1 Ekim 2010 Cuma

Bir cuma daha gecti...

Ah blog! Nasil desem, boyle her sey yolunda gibi. Ev duzenimi kurdum, mutluyum. Okul duzenimi kurdum gibi, mutluyum. Sosyal hayatim da olmasi gerektigi kadar hareketli. Her sey, soyle genelden bakinca, %85 oraninda duzenli ve bu durum beni mutlu ediyor. Biraz huzur dolu oluyorum bu sekilde.

Kotu dusunmek istemiyorum; ama bir suredir yasadigim bu mutluluk, sanki ilerde olacak koca bir felaketin hazirligiymis gibime geliyor. Bu durum da beni korkutuyor...

Su siralar boyle tekrar internete yapisma durumum oldu. Kitap okumadigimi farkettim, yazin okudugum gibi. Bunu okulun ilk haftalari, alisma sureci, evi duzenleme sureci vb. sorunlar yuzunden oldugunu dusunuyorum. Yarin, yani haftasonu, ile birlikte tam duzene oturacagini dusunuyorum her seyin. Bu konuda inancim mevcut, evet.

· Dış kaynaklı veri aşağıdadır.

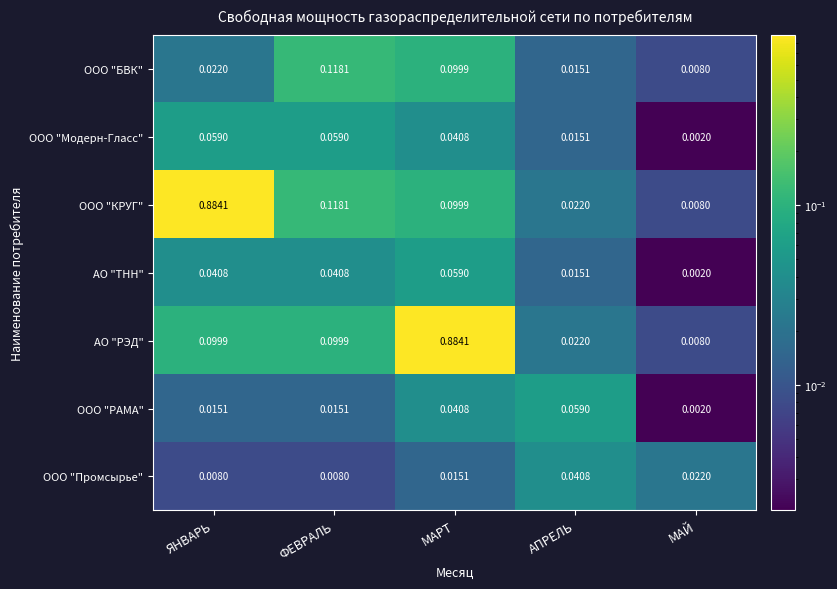

Which series changed the most between МАРТ and АПРЕЛЬ?

АО "РЭД"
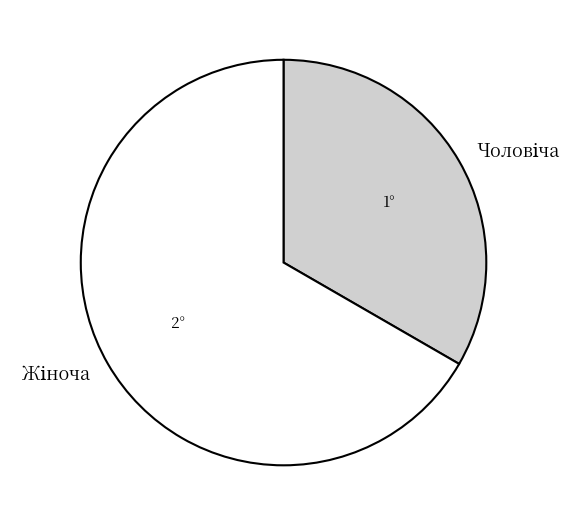

Does any single category account for the majority?

Yes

Nelerden bahsetsem diye dusunur oldum su anda bile.

The Big C isimli bir diziye baslamistim bir sure once ve takip ettigim kadariyla guzel gidiyor. Dizideki basrolde oynayan bayanin sahip oldugu kanser hastaligi ve son zamanlarini ailesiyle gecirmesi; bunlarin komik yanlarinin gosterilmesi dizide ele alinan olgulardir. Ve gayet de guzel, hos bir dizi olarak benim bilgisayarimdan izlenmektedir sahsim olarak. Bu diziye ek olarak yeni sezon acilisi yapan Supernatural, Dexter, Fringe dizilerini de takip ediyorum. Tabi bir de Haven var! Bugun de yeni bir dizi ekledim, pek takip edecegimi sanmiyorum; ama oylesine bir deneyeyim dedim. Ismi ise Unnatural History.

Kitaplarim beni bekliyorlar okunmak icin. Birazdan guzel bir program yapmayi dusunuyorum, gunluk yasantim, beslenmem ve okul yasantim icin.

Bazi seylerden vazgecer oldum su siralar; gozumu korkutan maddiyata bagli seyler, bazi durumlardan vazgecmeme yeteri kadar engel oluyor. Her sefer vardir bir hayir diyorum, tabi nereye kadar diyebilirim, bilmiyorum... Yine de huzurlu olmaya calisiyorum, sinirlerimi bozmamaya calisiyorum, kendi icimde, her ne kadar kaldigim yerde yalniz olamasam da, yalniz yasamaya calisiyorum. Boyle sanirim biraz daha huzurlu oluyorum. Demistim zaten, kuru kalabalik beni uzmekten baska bir sey yapmiyor.

Gelecekle ilgili planlar kuramiyorum blog. Yuksek lisans desem, bir ayri dert; yurt disina bir sekilde cikmaya calisayim desem bir ayri dert. Istek, inanc oldugu surece basarilir diye bir rivayet var. Ne yazik ki ucuncu etken olarak da para giriyor ise...

Genel olarak sakin olmakta fayda var. Sessizlik felan. Bunlar guzel seyler olabiliyor su siralar...

Su programimi yapsam iyi olur. Ekim ayina da girdik seninle blog. Hani diyorum, bu sefer seni silmedim bak, ikinci yilimizi dolduruyoruz uc ay sonra. Tesekkur ederim, hala bana inandigin icin. Sen de olmasan.